This article, by Nate Jenkins, originally appeared in our May/June 2015 issue.
In preparing to race a fast marathon no workout is more important than marathon paced intervals. These workouts target the exact pace you wish to run and by targeting it with interval style workouts you have far more variables to adjust to address your specific weaknesses. Doing so will assure your success in the marathon.
What are marathon specific intervals? Simply put marathon specific intervals are any workout where repeats are run at marathon pace with some sort of rest taken in between. If your focus race is a marathon, then start doing some form of these early in your base and build the total volume and length of the repeats as you approach your marathon.
How should you use them? Your approach to these intervals depends some on personal preference and some on your particular weaknesses that need to be addressed. If you have muscular difficulty in finishing strong in the marathon (be that in the form of late race cramps, tightening up, or muscular fatigue), then you should focus on doing a greater total volume of repeats, as much as 18 to 22 miles of work at marathon pace. This may mean that you have to take longer or slower rests or do shorter repeats, but the resulting extra muscular stress of the workout will give you the specific muscular endurance to overcome your issues. If your problem has been ‘the wall,’ which is to say running out of glycogen, then you want to focus on taking faster recovery jog breaks between your repeats and doing longer stretches at marathon pace. In this case, your goal would be to build toward sessions like 3 to 4 x 4 miles at marathon pace with 1 mile recoveries at only 5 or 10% slower than marathon pace. Finally if you are a lower mileage runner, you may find that doing more than one session that is in excess of 12 or 13 miles with this much marathon pace running is very difficult. Also if you are going to be racing for a win in a marathon and know you will need to be making and covering surges, running repeats slightly faster than marathon pace, say 102%, with shorter recoveries at 90 to 95% marathon pace (so that your overall average pace is around marathon pace) can be a bread and butter workout for you. The staple example of this workout is 4 x 4k at 102% with 1k “rests” at around 90% marathon pace so that for the whole workout, 20 kilometers, you average right around your marathon pace.

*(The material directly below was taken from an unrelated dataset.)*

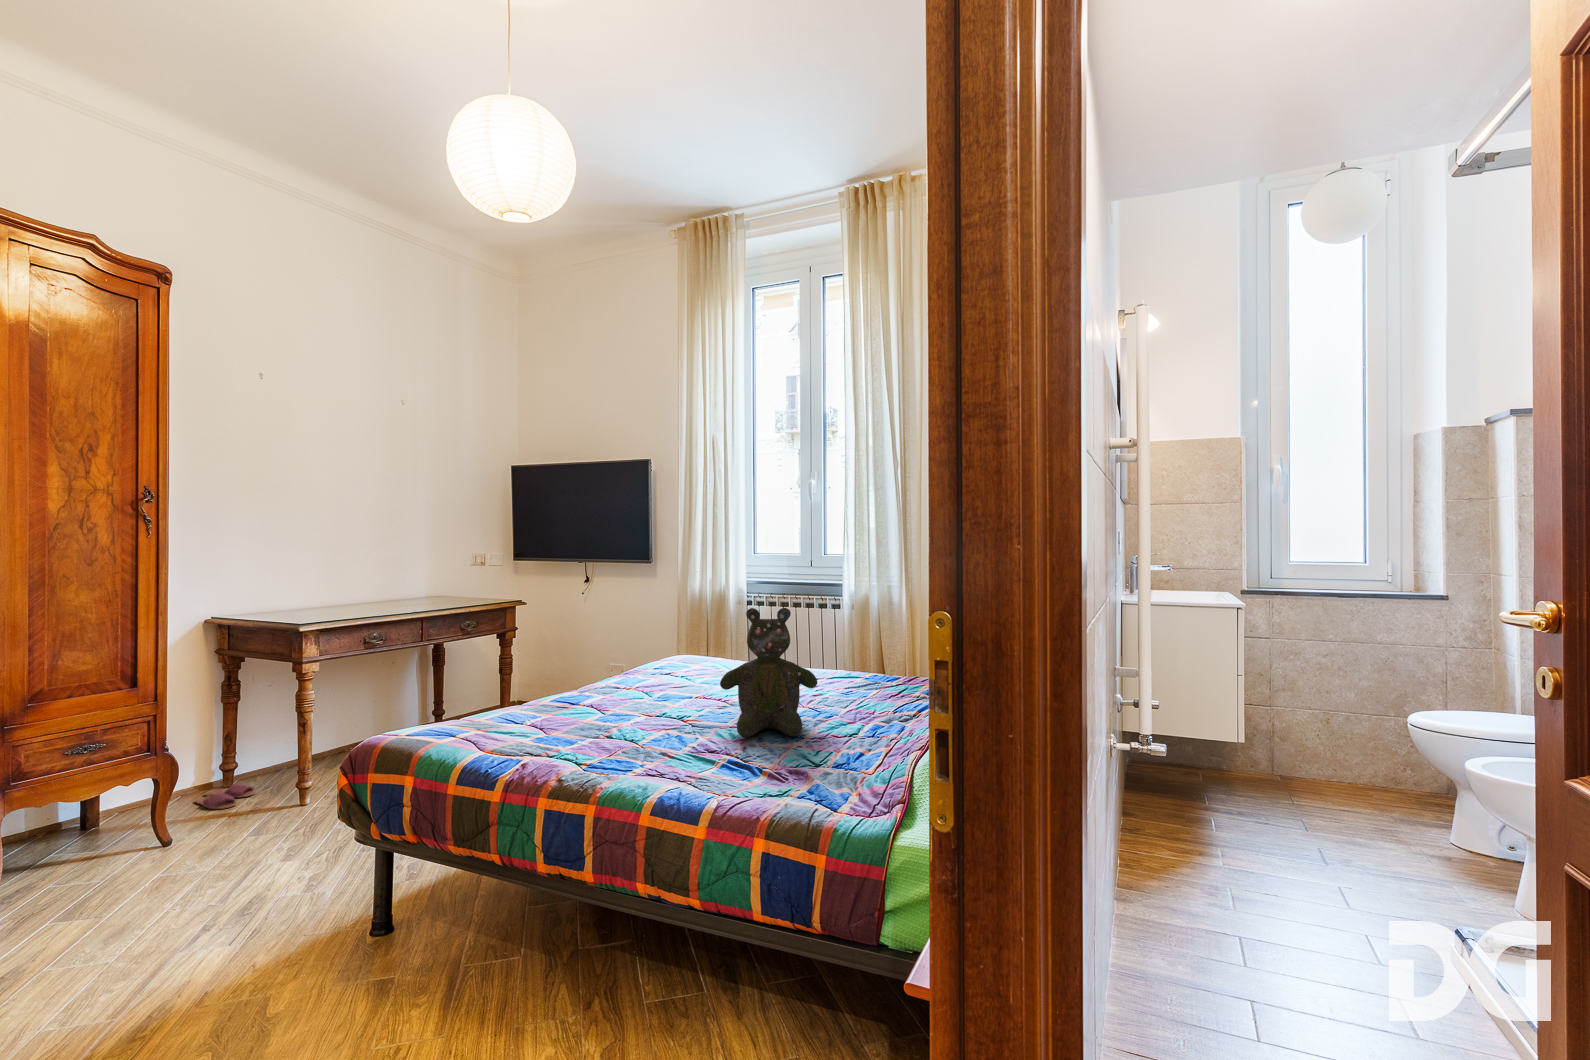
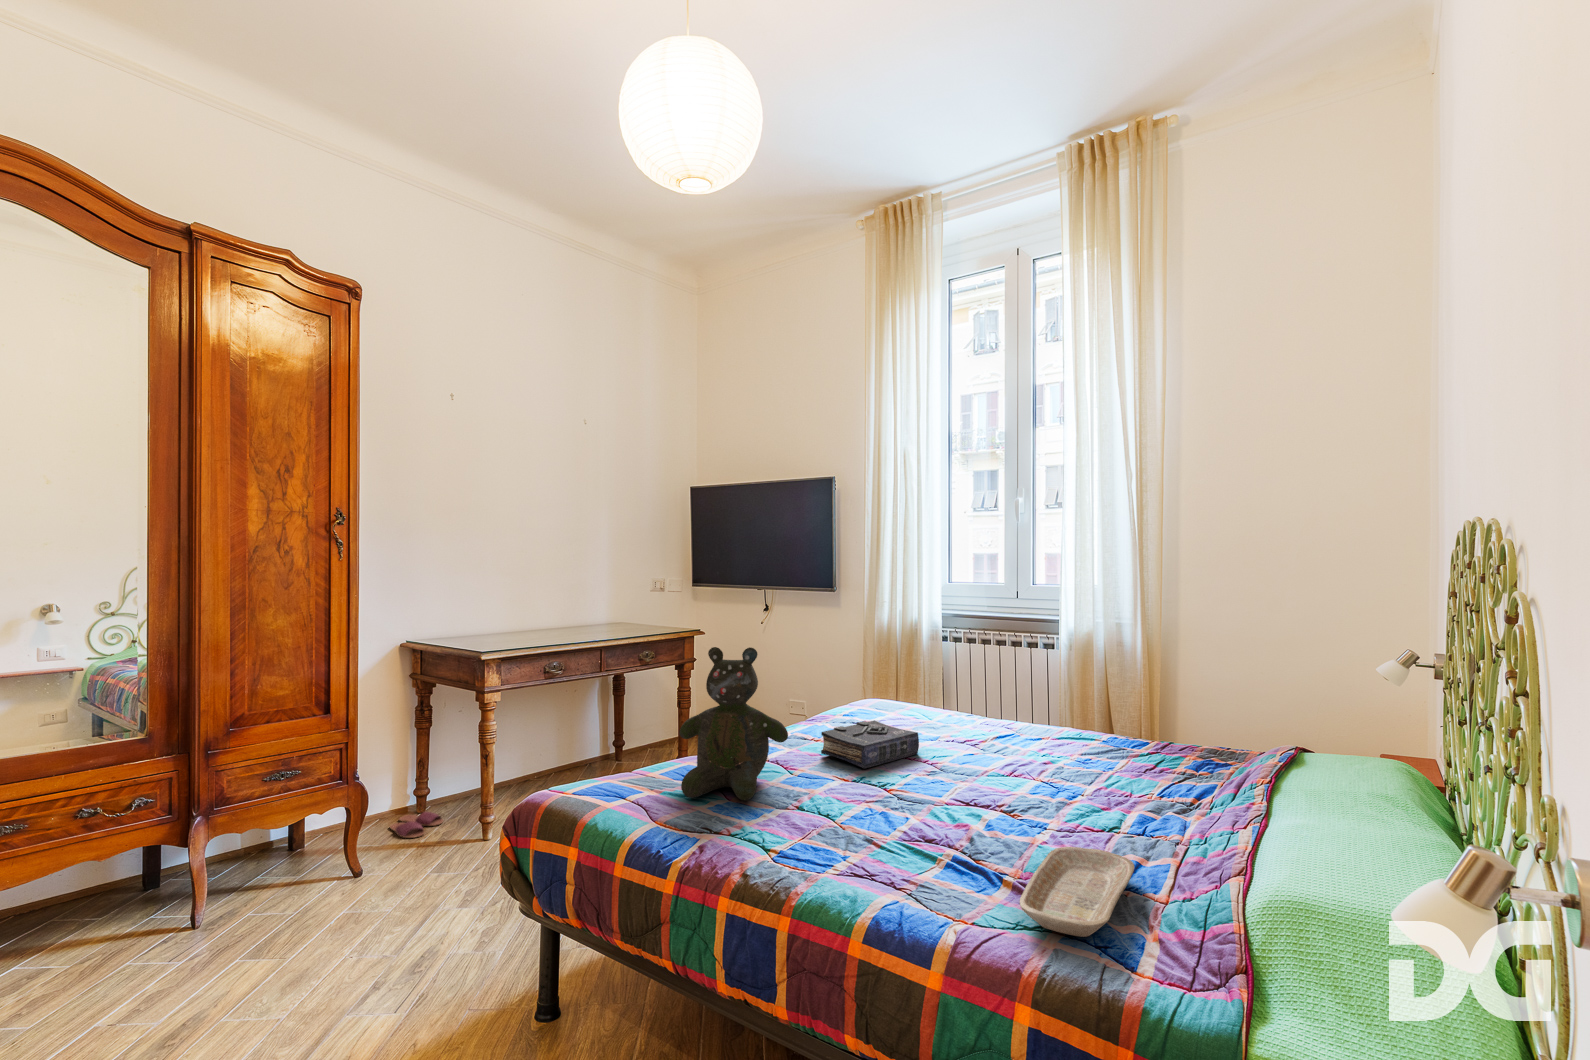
teddy bear: present [720,608,817,737] -> present [679,647,788,800]
book: none [632,669,716,706] -> present [821,720,919,769]
tray: none [765,744,853,795] -> present [1020,847,1135,937]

What is the best way to build a progression of intervals? In using marathon paced intervals as part of your training, building up these workouts sensibly and steadily over your full cycle of training is important. In the early stages of your base training you may do something as easy as 6 x 6 minutes at marathon pace with 3 minutes at 80 to 85% of marathon pace. Over the course of the base phase and into your specific training, you can increase either the distance of the repeats (by a minute or two every week or two) or you can increase the number of repetitions. Personally I like to build up to repeats that are between 4 kilometers and 4 miles. Some even prefer to go as far as 2-3 x 6-7 miles with 1 mile recoveries at about 90% of marathon pace and that’s perfectly fine. However, I know many successful marathoners, Carlos Lopes comes to mind, who prefer a great volume of shorter repetitions, for example workouts such as 30 x 1k or 20 x 1 mile. On these shorter repeats the rest can be either a short jog or even thirty seconds to a minute of stationary rest. This is acceptable because the training effect of this workout comes from the muscular fatigue caused by the total volume of work; the short rests just make the efforts more aerobically difficult.
In building for your next marathon try using these intervals as a way of ‘building your race’ and I assure you that you will be rewarded with a better sense of your pacing in the middle of the race and greater strength and power in the later stages of it.